In our second-ever Week in Review we will look at our current work in a bit more detail. It's been another busy week despite (or because of?) the Holiday period, with a combination of feature delivery work and foundation/prep activities.

For product context, see PDFx and ADDRESSABLE.

What did we do this week

PDFx

Folders in PDFx

The back-end work for folder support is complete, and the front-end work is nearly there, too. This week we've worked on a UI to create new folders. At the moment, we'll follow the well-trodden path of a parent folder selector and Folder Name box. Everyone loves a nice folder tree!

The New Folder dialog.

More work on admin app

We continue to work on the administration web app for PDFx. This week we created some of the CRUD endpoints on the back-end. The Azure Functions platform has come a long way since the first version and it's really easy to put together function apps that respond to triggers and deal with resources like queues and data stores for output or side effects.

Mockup of the users screen.

'Soft' data formatting

In some ways, a Data Extraction tool is ironically a lot like a data entry tool. A good Data Entry application lowers the threshold for users - the aim is, after all, to get data in as quickly and easily as possible. To that end, a Data Entry application is typically tolerant of data typing. The ultimate example is Microsoft Excel, which allows free-form editing and attempts to figure out what the user intends to do, on the fly.

PDFx extracts data from PDF documents and it's got a good idea of what sort of data to expect - is it extracting a number, or currency, or maybe a date? However, there are lots of examples where data is usually represented as numbers, but not always. Common placeholders like 'POA' replace numbers, and sometimes custom explanatory text is a valuable data point in lieu of a number or date.

To cater for this, we added 'soft' data types to PDFx, and we're currently working on extending this to data extracted from tables, too. So that means we'll recognise a data type such as a number or currency, and format it as such. Or, leave a value alone if it doesn't conform.

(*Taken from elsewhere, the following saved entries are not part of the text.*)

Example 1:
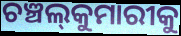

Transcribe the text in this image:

ଚଞ୍ଚଲ୍‍କୁମାରୀକୁ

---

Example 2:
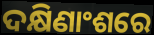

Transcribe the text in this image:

ଦକ୍ଷିଣାଂଶରେ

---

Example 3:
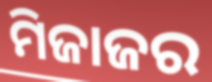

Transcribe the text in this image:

ମିଜାଜର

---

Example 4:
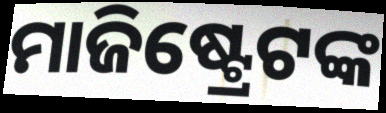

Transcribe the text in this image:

ମାଜିଷ୍ଟ୍ରେଟଙ୍କ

That means we don't throw data away, and the user has the information they need to make decisions, without sacrificing UX and legibility.

ADDRESSABLE

Analytics endpoint and grouping

We're very excited to be working on the third 'leg' of the ADDRESSABLE interface: after the User Interface and the transactional REST API, we're now developing out the 'analytics' interface.

Basically this lets a user run map-reduce operations directly against our super-connected data set, without any need to ingest data into local databases or DaaS platforms. At the moment we're using an ECMAScript (JavaScript) interface, and in the future this will also be available through a GraphQL endpoint.

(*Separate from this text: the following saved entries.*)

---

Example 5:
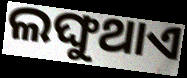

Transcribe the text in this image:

ଲଙ୍ଘୁଥାଏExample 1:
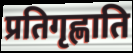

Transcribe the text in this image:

प्रतिगृह्णाति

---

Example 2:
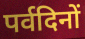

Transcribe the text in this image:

पर्वदिनों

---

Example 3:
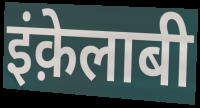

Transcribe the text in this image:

इंक़ेलाबी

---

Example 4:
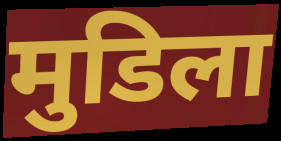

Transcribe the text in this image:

मुडिला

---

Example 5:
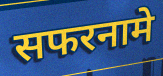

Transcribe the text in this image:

सफरनामेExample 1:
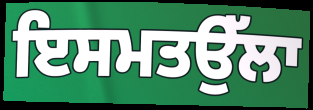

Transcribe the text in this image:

ਇਸਮਤਉੱਲਾ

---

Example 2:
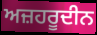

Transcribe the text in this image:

ਅਜ਼ਹਰੂਦੀਨ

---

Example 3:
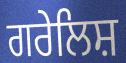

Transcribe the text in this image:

ਗਰੇਲਿਸ਼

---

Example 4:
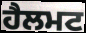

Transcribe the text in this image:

ਹੈਲਮਟ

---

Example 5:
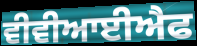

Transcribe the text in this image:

ਵੀਵੀਆਈਐਫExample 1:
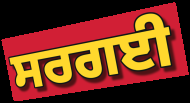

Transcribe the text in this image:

ਸਰਗਈ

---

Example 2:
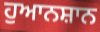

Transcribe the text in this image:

ਹੁਆਨਸ਼ਾਨ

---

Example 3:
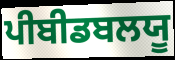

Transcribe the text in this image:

ਪੀਬੀਡਬਲਯੂ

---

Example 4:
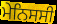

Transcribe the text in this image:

ਮੇਨਿਸਸੀ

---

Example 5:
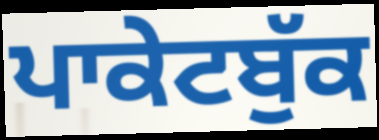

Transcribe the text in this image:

ਪਾਕੇਟਬੁੱਕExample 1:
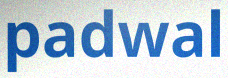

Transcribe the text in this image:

padwal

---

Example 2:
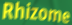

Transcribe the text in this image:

Rhizome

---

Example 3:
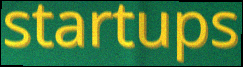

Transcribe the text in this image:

startups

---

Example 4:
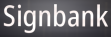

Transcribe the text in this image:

Signbank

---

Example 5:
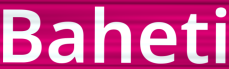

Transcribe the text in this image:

Baheti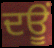
ਦਊਂ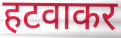
हटवाकरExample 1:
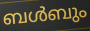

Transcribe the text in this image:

ബൾബും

Basic MapReduce operations already work, and now we're adding the ability to group data by one of the many entities offered by ADDRESSABLE, such as Postcode areas or LandRegistry titles.

Our objective is to offer the full suite of data platform primitives - scanning, filtering, clustering, projection (mapping) and reduction.

We'll do a full blog article on the ADDRESSABLE analytics endpoint in the near future.